The GGS Solver takes an n-by-T data matrix and breaks the T timestamps on an n-dimensional vector into segments over which the data is well explained as independent samples from a multivariate Gaussian distribution. It does so by formulating a covariance-regularized maximum likelihood problem and solving it using a greedy heuristic, with full details described in the paper.

Download & Setup

  1. Download the source code in the terminal by running:
git clone [email protected]:davidhallac/GGS.git
  1. Confirm that the code was properly downloaded by running:
cd GGS
python helloworld.py
  1. To write your own Python function that uses ggs, simply make sure that ggs.py is in the same directory as your new file, and then add the following code to the beginning of your script:
from ggs import *

Supported Functions

The GGS package has three main functions:

bps, objectives = GGS(data, Kmax, lamb)

Finds K breakpoints in the data for a given regularization parameter lambda

Inputs

data - a n-by-T data matrix, with T timestamps of an n-dimensional vector

Kmax - the number of breakpoints to find

lamb - regularization parameter for the regularized covariance

Returns

bps - List of lists, where element i of the larger list is the set of breakpoints found at K = i in the GGS algorithm

objectives - List of the objective values at each intermediate step (for K = 0 to Kmax)


meancovs = GGSMeanCov(data, breakpoints, lamb)

Finds the means and regularized covariances of each segment, given a set of breakpoints.

Inputs

data - a n-by-T data matrix, with T timestamps of an n-dimensional vector

breakpoints - a list of breakpoint locations

lamb - regularization parameter for the regularized covariance

Returns

meancovs - a list of (mean, covariance) tuples for each segment in the data


cvResults = GGSCrossVal(data, Kmax=25, lambList = [0.1, 1, 10])

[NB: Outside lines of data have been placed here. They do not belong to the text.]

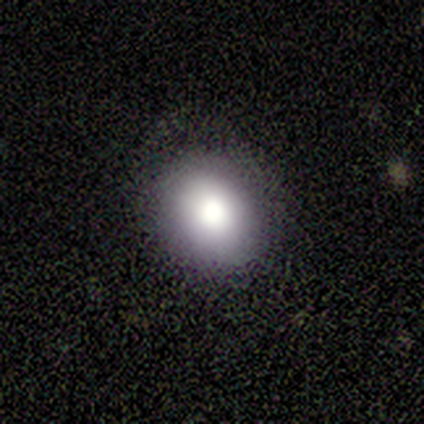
Smooth or featured? smooth (80%)
How rounded? in between (100%)
Merging? none (100%)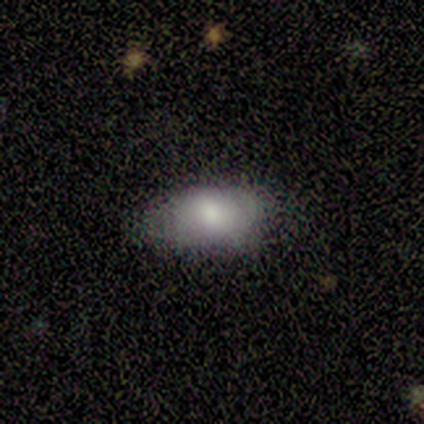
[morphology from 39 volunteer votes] A smooth galaxy with no disk features (67%) that is in between round and cigar-shaped (96%). Merging: none (57%).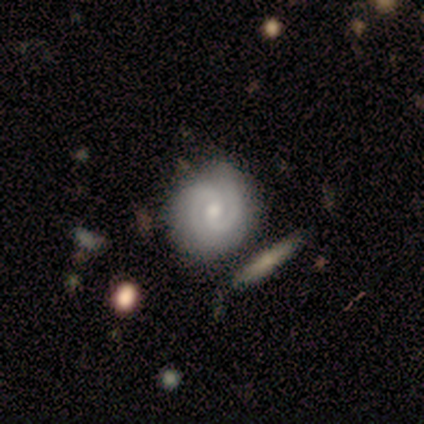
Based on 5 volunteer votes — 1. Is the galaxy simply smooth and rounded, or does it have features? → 40% smooth (tied), 40% featured or disk (tied), 20% star or artifact.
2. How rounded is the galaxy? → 100% round, 0% in between, 0% cigar-shaped.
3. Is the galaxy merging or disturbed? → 50% none, 25% minor disturbance, 25% merger, 0% major disturbance.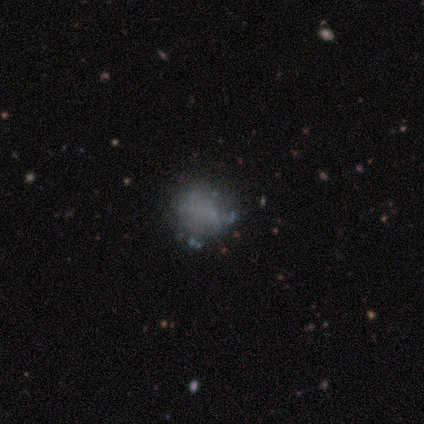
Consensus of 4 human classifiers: A smooth galaxy with no disk features (50%, tied with featured or disk) that is round (100%). Merging: none (75%).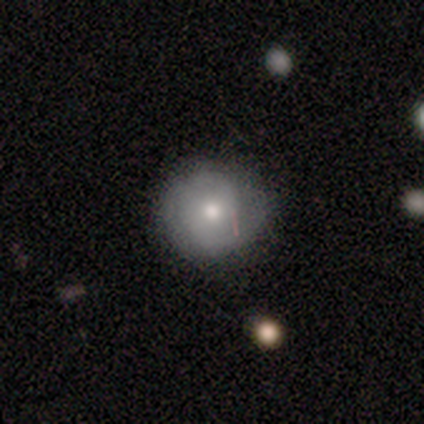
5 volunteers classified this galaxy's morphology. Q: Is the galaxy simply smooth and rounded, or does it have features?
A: featured or disk — 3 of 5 (60%).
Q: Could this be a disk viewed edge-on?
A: no — 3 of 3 (100%).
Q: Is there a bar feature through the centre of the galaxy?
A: no — 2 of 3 (67%).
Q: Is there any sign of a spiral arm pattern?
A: yes — 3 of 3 (100%).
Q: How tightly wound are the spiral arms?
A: medium — 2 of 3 (67%).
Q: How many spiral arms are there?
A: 2 — 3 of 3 (100%).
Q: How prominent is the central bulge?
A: moderate — 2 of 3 (67%).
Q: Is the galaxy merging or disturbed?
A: none — 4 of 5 (80%).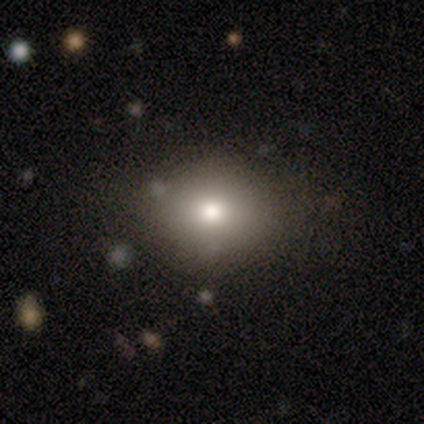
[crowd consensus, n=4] Overall: smooth (75%). How rounded: round (67%; in between 33%). Merging: none (100%).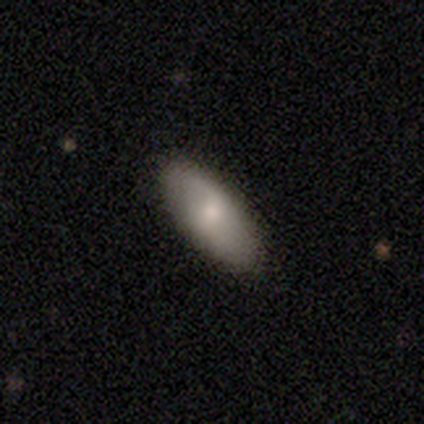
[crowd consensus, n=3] A smooth galaxy with no disk features (100%) that is in between round and cigar-shaped (67%). Merging: none (67%).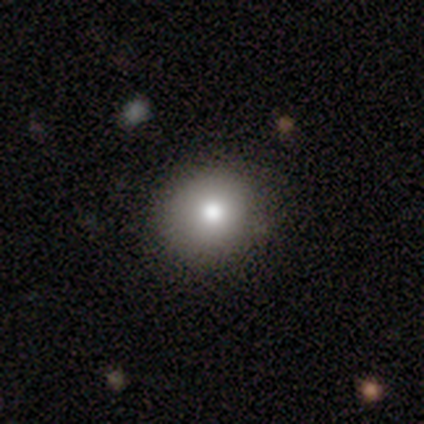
smooth 84%, featured or disk 8%, star or artifact 8%. Down the decision tree: how rounded — round (94%); merging — none (91%).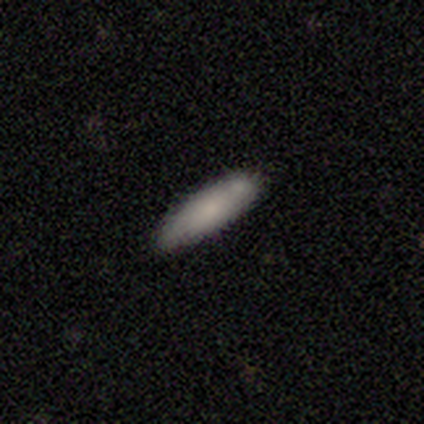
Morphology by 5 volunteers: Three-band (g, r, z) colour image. It shows a smooth galaxy with no disk features (100%) that is in between round and cigar-shaped (60%). Merging: none (80%).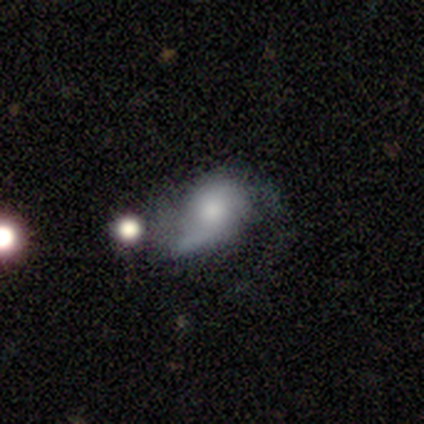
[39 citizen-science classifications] Overall: featured or disk (69%). Edge-on disk: no (100%). Bar: no (85%). Spiral arms: yes (70%). Spiral arm count: 2 (53%; 1 26%). Spiral winding: loose (53%; medium 32%). Bulge size: moderate (41%; small 30%). Merging: major disturbance (49%; minor disturbance 30%).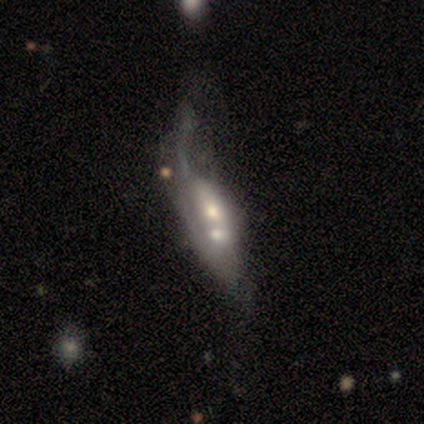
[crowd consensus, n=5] A featured or disk galaxy (100%) with no bar (100%), no spiral arms (67%) and a moderate central bulge (100%).

Vote fractions:
- Smooth or featured? featured or disk: 100% / smooth: 0% / star or artifact: 0%
- Edge-on disk? no: 60% / yes: 40%
- Bar? no: 100% / strong: 0% / weak: 0%
- Spiral arms? no: 67% / yes: 33%
- Bulge size? moderate: 100% / dominant: 0% / large: 0% / small: 0% / none: 0%
- Merging? merger: 60% / major disturbance: 40% / none: 0% / minor disturbance: 0%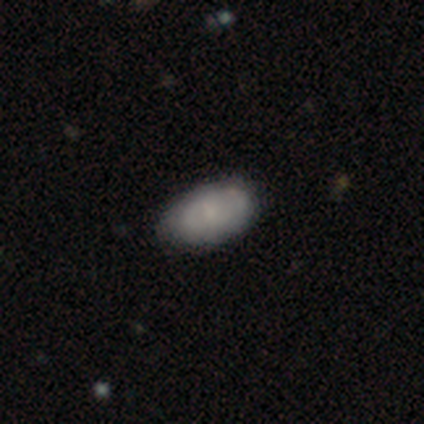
smooth-or-featured: smooth: 40% (tied) | featured or disk: 40% (tied) | star or artifact: 20%
  how-rounded: in between: 100% | round: 0% | cigar-shaped: 0%
  merging: none: 100% | minor disturbance: 0% | major disturbance: 0% | merger: 0%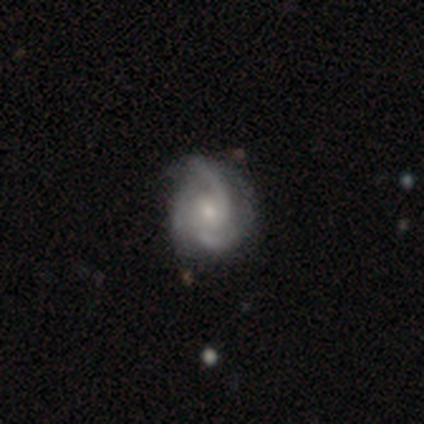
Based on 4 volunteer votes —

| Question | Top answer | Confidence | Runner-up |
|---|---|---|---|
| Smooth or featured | featured or disk | 100% | — |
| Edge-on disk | no | 75% | yes (25%) |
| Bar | weak | 100% | — |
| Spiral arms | yes | 100% | — |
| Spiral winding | loose | 67% | medium (33%) |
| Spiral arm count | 1 | 33% | tied: 2 (33%), 3 (33%) |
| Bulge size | small | 67% | moderate (33%) |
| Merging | none | 75% | minor disturbance (25%) |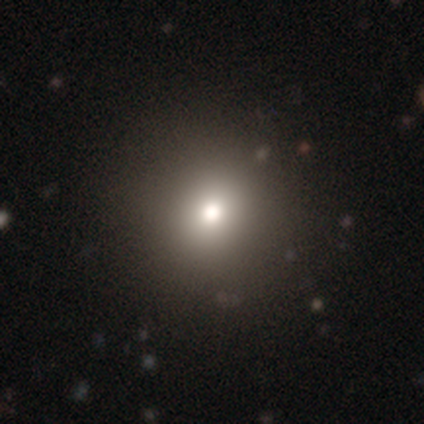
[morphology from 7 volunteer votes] type=smooth (71%); roundness=round (100%); merging=none (83%).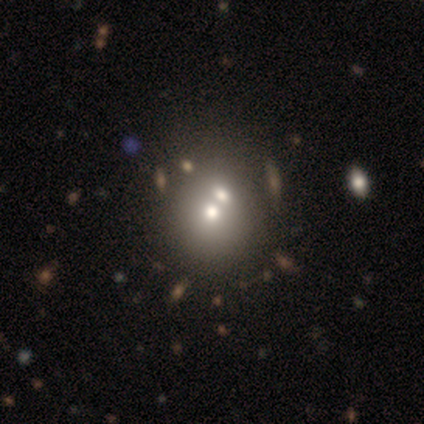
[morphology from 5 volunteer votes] A smooth galaxy with no disk features (80%) that is round (75%).

Vote fractions:
- Smooth or featured? smooth: 80% / featured or disk: 20% / star or artifact: 0%
- How rounded? round: 75% / in between: 25% / cigar-shaped: 0%
- Merging? none: 60% / merger: 40% / minor disturbance: 0% / major disturbance: 0%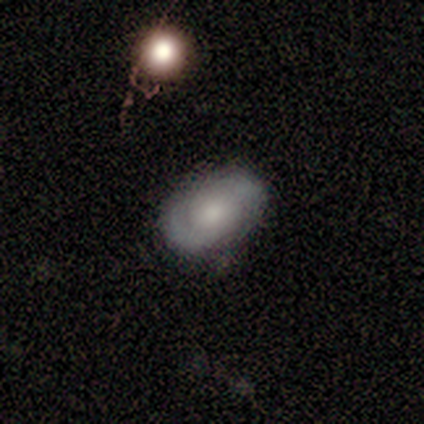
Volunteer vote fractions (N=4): A featured or disk galaxy (75%) with no bar (100%), 2 (100%) tight (100%) spiral arms (67%) and a small central bulge (67%).

Vote fractions:
- Smooth or featured? featured or disk: 75% / smooth: 25% / star or artifact: 0%
- Edge-on disk? no: 100% / yes: 0%
- Bar? no: 100% / strong: 0% / weak: 0%
- Spiral arms? yes: 67% / no: 33%
- Spiral winding? tight: 100% / medium: 0% / loose: 0%
- Spiral arm count? 2: 100% / 1: 0% / 3: 0% / 4: 0% / more than 4: 0% / can't tell: 0%
- Bulge size? small: 67% / moderate: 33% / dominant: 0% / large: 0% / none: 0%
- Merging? none: 100% / minor disturbance: 0% / major disturbance: 0% / merger: 0%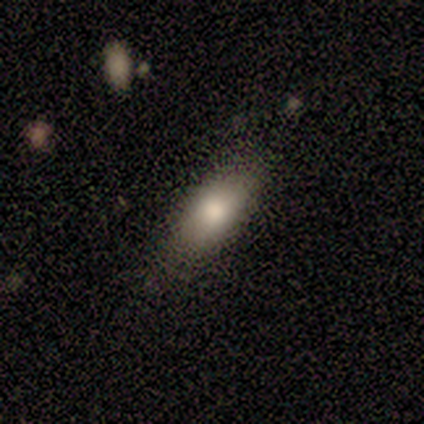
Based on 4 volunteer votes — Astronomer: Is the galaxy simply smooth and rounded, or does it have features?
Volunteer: smooth — 75%.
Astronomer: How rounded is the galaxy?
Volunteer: in between — 67%.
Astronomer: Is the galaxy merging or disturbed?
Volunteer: none — 100%.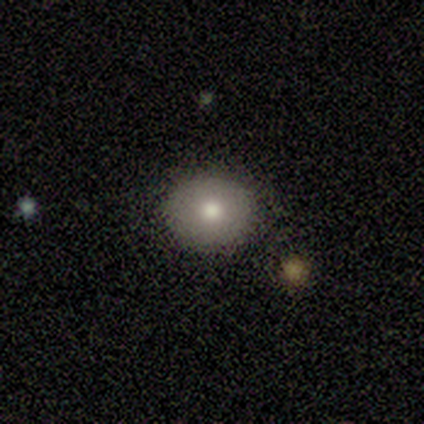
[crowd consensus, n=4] Smooth or featured: smooth — 75% (featured or disk — 25%)
How rounded: round — 100%
Merging: none — 75% (merger — 25%)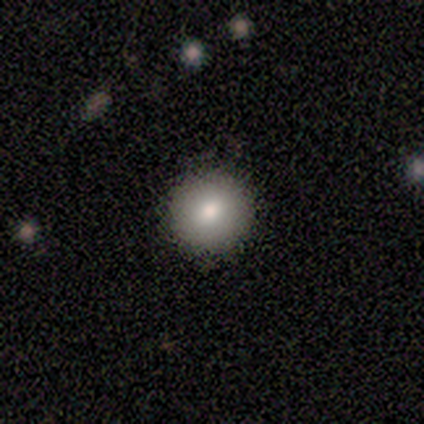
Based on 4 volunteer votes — A smooth galaxy with no disk features (100%) that is round (100%).

Vote fractions:
- Smooth or featured? smooth: 100% / featured or disk: 0% / star or artifact: 0%
- How rounded? round: 100% / in between: 0% / cigar-shaped: 0%
- Merging? none: 100% / minor disturbance: 0% / major disturbance: 0% / merger: 0%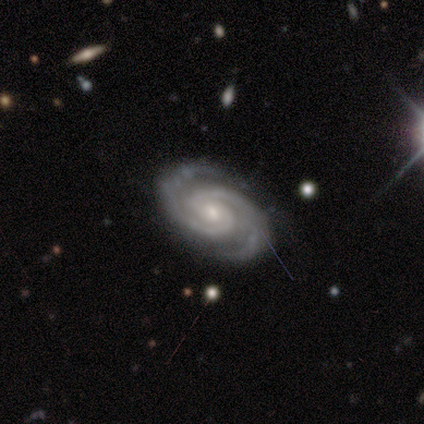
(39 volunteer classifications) A featured or disk galaxy (97%) with a weak bar (45%, tied with no), 2 (89%) tight (68%) spiral arms (100%) and a small central bulge (55%).

Vote fractions:
- Smooth or featured? featured or disk: 97% / star or artifact: 3% / smooth: 0%
- Edge-on disk? no: 100% / yes: 0%
- Bar? weak: 45% (tied) / no: 45% (tied) / strong: 11%
- Spiral arms? yes: 100% / no: 0%
- Spiral winding? tight: 68% / medium: 29% / loose: 3%
- Spiral arm count? 2: 89% / 3: 8% / more than 4: 3% / 1: 0% / 4: 0% / can't tell: 0%
- Bulge size? small: 55% / moderate: 39% / large: 5% / dominant: 0% / none: 0%
- Merging? none: 89% / major disturbance: 8% / minor disturbance: 3% / merger: 0%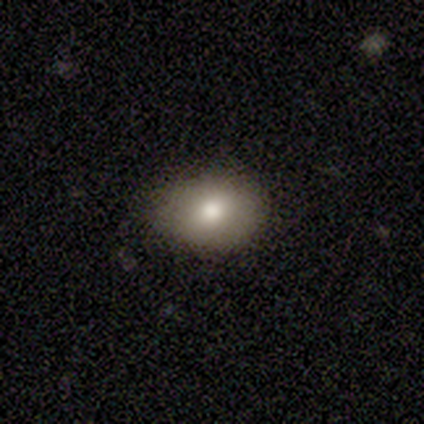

Runs 10-fold cross validation, and returns the train and test set likelihood for every (K, lambda) pair up to Kmax

Inputs

data - a n-by-T data matrix, with T timestamps of an n-dimensional vector

Kmax - the maximum number of breakpoints to run GGS on

lambList - a list of regularization parameters to test

Returns

cvResults - list of (lamb, ([TrainLL],[TestLL])) tuples for each regularization parameter in lambList. Here, TrainLL and TestLL are the average per-sample log-likelihood across the 10 folds of cross-validation for all K's from 0 to Kmax


Additional optional parameters (for all three functions above):

features = [] - select a certain subset of columns in the data to operate on

verbose = False - Print intermediate steps when running the algorithm

Example Usage

Running financeExample.py will yield the following plot, showing the objective (Equation 4 in the paper) vs. the number of breakpoints:

Objective vs. # of breakpoints

Once we have solved for the locations of the breakpoints, we can use the FindMeanCovs() function to find the means and covariances of each segment. In the example in helloworld.py, plotting the means, variances, and covariances of the three signals yields:

Means and covariances over time

To run cross-validation, which can be useful in determining optimal values of K and lambda, we can use the following code to load the data, run the cross-validation, and then plot the test and train likelihood:

from ggs import *
import numpy as np
import matplotlib.pyplot as plt

filename = "Returns.txt"
data = np.genfromtxt(filename,delimiter=' ')
feats = [0,3,7]

#Run cross-validaton up to Kmax = 30, at lambda = 1e-4
maxBreaks = 30
lls = GGSCrossVal(data, Kmax=maxBreaks, lambList = [1e-4], features = feats, verbose = False)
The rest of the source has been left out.